Wednesday, December 16, 2009

Communication and Discipline

Create a plan for communication and discipline with your children
J & D are really good kids.  And eM and I recognize that a lot of that comes from them.  But we do however give ourselves credit for planning the ways in which we communicate with them and discipline them.

So it's probably no surprise that we're fans of the show Super Nanny.  I found an article on the show's official site that really captured our current communication/discipline processes and gave us a few new ideas.

By writing this post I don't mean to imply that we believe we have it all figured out.  These are a few things that have worked for eM and me.  If you find them of value then please help yourself.
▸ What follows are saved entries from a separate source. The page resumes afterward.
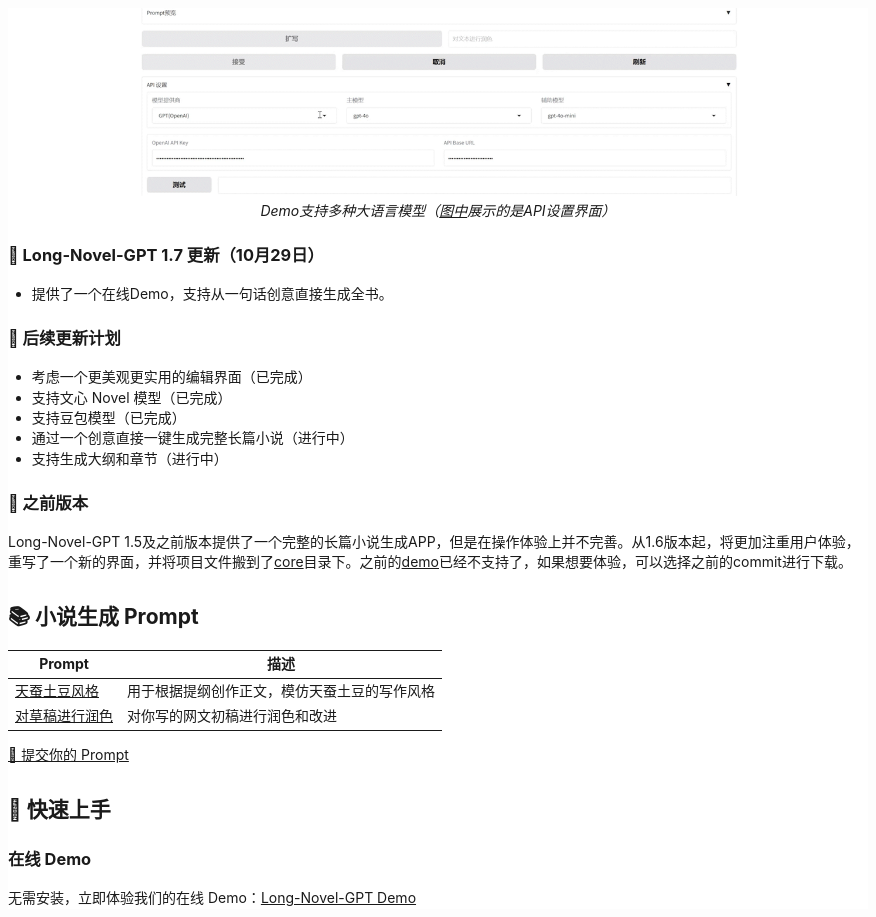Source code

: <p align="center">
  <img src="assets/support_models_preview.gif" alt="支持的模型预览" width="600"/>
  <br>
  <em>Demo支持多种大语言模型（<a href="assets/support_models_preview.gif">图中</a>展示的是API设置界面）</em>
</p>

### 🎉 Long-Novel-GPT 1.7 更新（10月29日）

- 提供了一个在线Demo，支持从一句话创意直接生成全书。


### 🔮 后续更新计划
- 考虑一个更美观更实用的编辑界面（已完成）
- 支持文心 Novel 模型（已完成）
- 支持豆包模型（已完成）
- 通过一个创意直接一键生成完整长篇小说（进行中）
- 支持生成大纲和章节（进行中）


### 📜 之前版本
Long-Novel-GPT 1.5及之前版本提供了一个完整的长篇小说生成APP，但是在操作体验上并不完善。从1.6版本起，将更加注重用户体验，重写了一个新的界面，并将项目文件搬到了[core](core)目录下。之前的[demo](demo/app.py)已经不支持了，如果想要体验，可以选择之前的commit进行下载。

<h2 id="小说生成prompt">📚 小说生成 Prompt</h2>

| Prompt | 描述 |
|--------|------|
| [天蚕土豆风格](custom/根据提纲创作正文/天蚕土豆风格.txt) | 用于根据提纲创作正文，模仿天蚕土豆的写作风格 |
| [对草稿进行润色](custom/根据提纲创作正文/对草稿进行润色.txt) | 对你写的网文初稿进行润色和改进 |

[📝 提交你的 Prompt](https://github.com/MaoXiaoYuZ/Long-Novel-GPT/issues/new?assignees=&labels=prompt&template=custom_prompt.md&title=新的Prompt)

<h2 id="快速上手">🚀 快速上手</h2>

### 在线 Demo

无需安装，立即体验我们的在线 Demo：[Long-Novel-GPT Demo](http://117.72.16.208:7860/)
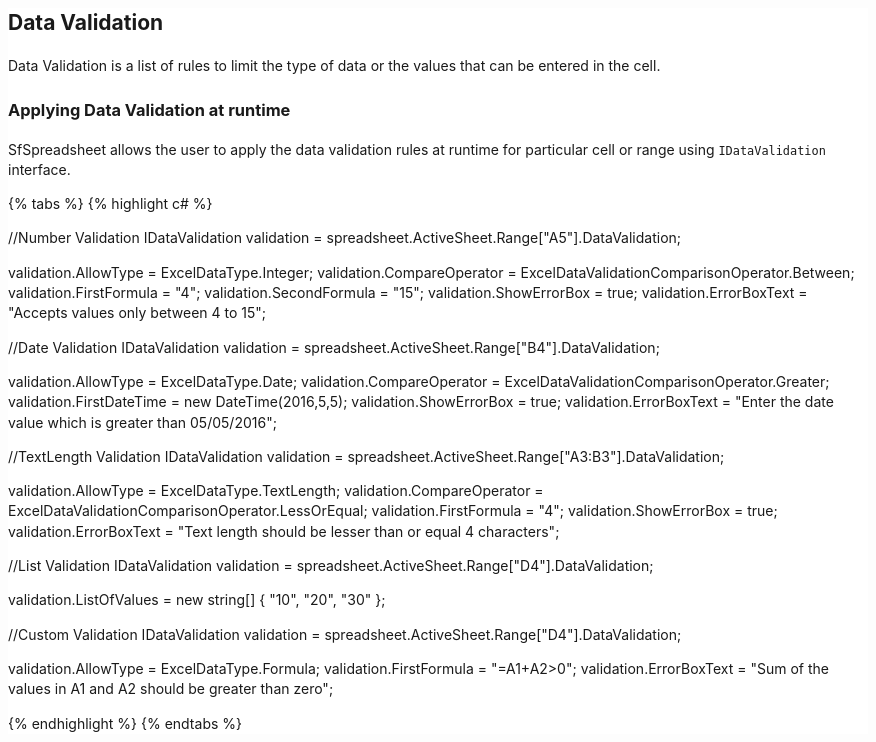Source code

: ## Data Validation

Data Validation is a list of rules to limit the type of data or the values that can be entered in the cell.

### Applying Data Validation at runtime

SfSpreadsheet allows the user to apply the data validation rules at runtime for particular cell or range using `IDataValidation` interface.

{% tabs %}
{% highlight c# %}

//Number Validation
IDataValidation validation = spreadsheet.ActiveSheet.Range["A5"].DataValidation;

validation.AllowType = ExcelDataType.Integer;
validation.CompareOperator = ExcelDataValidationComparisonOperator.Between;
validation.FirstFormula = "4";
validation.SecondFormula = "15";
validation.ShowErrorBox = true;
validation.ErrorBoxText = "Accepts values only between 4 to 15";


//Date Validation
IDataValidation validation = spreadsheet.ActiveSheet.Range["B4"].DataValidation;

validation.AllowType = ExcelDataType.Date;
validation.CompareOperator = ExcelDataValidationComparisonOperator.Greater;
validation.FirstDateTime = new DateTime(2016,5,5);
validation.ShowErrorBox = true;
validation.ErrorBoxText = "Enter the date value which is greater than 05/05/2016";

//TextLength Validation
IDataValidation validation = spreadsheet.ActiveSheet.Range["A3:B3"].DataValidation;

validation.AllowType = ExcelDataType.TextLength;
validation.CompareOperator = ExcelDataValidationComparisonOperator.LessOrEqual;
validation.FirstFormula = "4";
validation.ShowErrorBox = true;
validation.ErrorBoxText = "Text length should be lesser than or equal 4 characters";

//List Validation
IDataValidation validation = spreadsheet.ActiveSheet.Range["D4"].DataValidation;

validation.ListOfValues = new string[] { "10", "20", "30" };

//Custom Validation
IDataValidation validation = spreadsheet.ActiveSheet.Range["D4"].DataValidation;

validation.AllowType = ExcelDataType.Formula;
validation.FirstFormula = "=A1+A2>0";
validation.ErrorBoxText = "Sum of the values in A1 and A2 should be greater than zero";

{% endhighlight %}
{% endtabs %}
I've added a few thoughts and, as always, I'm interested in others' ideas so please feel free to comment.

How to communicate

To get your child to listen, think carefully about exactly how you communicate. Subtle differences in words, tone and body language may affect whether your child tunes in or out!

Tone of voice

How you say something is as important, if not more important, as what you say. Use an upbeat, encouraging, positive tone as much as possible. And when indicating limits, sound definite and confident. Any hint of uncertainty and you’re more likely to be ignored and debated.
  • To indicate disapproval, use a firmer, lower, authoritative tone, but don’t shout.
  • Avoid nagging. Ask once nicely, once firmly and then take action. If you typically repeat yourself several times before you take action, your child will learn to ignore your initial requests.
I believe tone of voice is an extremely powerful tool. I consciously choose a playful, higher octave as often as I can with the kids.  My pitch is lowered for DEFCON 2 when the discussion is about something serious.  If I observe that they're not listening and I need to get their attention, we move to DEFCON 3 and tone and intonation change again.

For my DEFCON 4 technique, I've found that either briefly raising my voice or getting close to them and speaking softly gets their immediate attention and compliance.  Once they comply, my tone changes back to normal.  I've been able to effectively manage their behavior with this technique which also means fewer timeouts and crying fits for them.

A note about nagging:  it's very easy to slip into a routine of frequently repeating requests to them.  I've found that the key is to be self-aware enough to recognize this in yourself (or in your spouse).  Fall back on the fundamental technique of asking once, warning once and then, if you still don't have compliance, move to timeout.  You'll find this gives your future warnings weight and you will break the nagging cycle.  The hardest part is recognizing that you are, in fact, nagging.

Body language

  • Communicate from close by. Don’t shout through from the next room.
  • Always get down to your child’s height and make eye contact. An adult towering above a child can be intimidating.


  • Use clear commands and keep requests brief and to the point. Limit yourself to a few important words (e.g. “8 o’clock. Bedtime”).
  • Avoid accusing (“you never listen!”), criticizing (“you’re so lazy”), or threatening (“if you don’t hurry up, then I’ll leave without you”).
  • Avoid phrasing which implies that cooperation is an option! “Shall we...?” “Could you...” gives your child a get out clause (i.e. “No!”). Instead, make requests clear, short and specific: “Bedtime now.”

How to encourage cooperation

For some children “no” can be the default position when they are asked to do things. Below are some tips to encourage your child’s cooperation.
  1. Make a statement of fact that describes the problem rather than accusing or criticizing. “There’s paint on the table,” or “I can see wrappers on the floor.”
  2. Give information. “Clothes on the floor don’t dry very quickly,” or “Leaving lights on wastes electricity.”
  3. Describe how you feel. “I don’t like hearing whining,” or “It bothers when I see clothes on the floor.”
  4. Reduce resistance by offering a choice about when or how something is done. “Would you like your hair done before or after breakfast?” or “Do you want to skip to the car like a pony or bound like a dog?”
  5. Avoid lectures, use one word. “Shoes!” or “Pajamas!”.
  6. Use the “when ... then” technique to focus your child on what needs to get done. “When you’ve brushed your teeth, then I’ll read you a story,” or “When pick up all your toys, then you can watch TV.”
  7. Praise and reward cooperation. Praise all signs of cooperation with warmth and enthusiasm.
  8. Use a to motivate your child for daily tasks such as getting up, brushing teeth or getting dressed.
  9. Use the to encourage helpful behavior through positive attention.
 For what it's worth, eM and I have added every single one of the nine techniques listed above to our parenting tool bag and have had great success with all of them.

One of my favorites is the involvement technique.  I involve D and J in all of my projects around the house, with the obvious exception of those that are dangerous.  I have found that this lends even more weight to the involvement technique when you need to apply it to a "chore" like picking up toys.

In addition to all the great advice from the article I'd also add that we use "please" and "thank you" to requests whenever possible so that J and D model our behavior.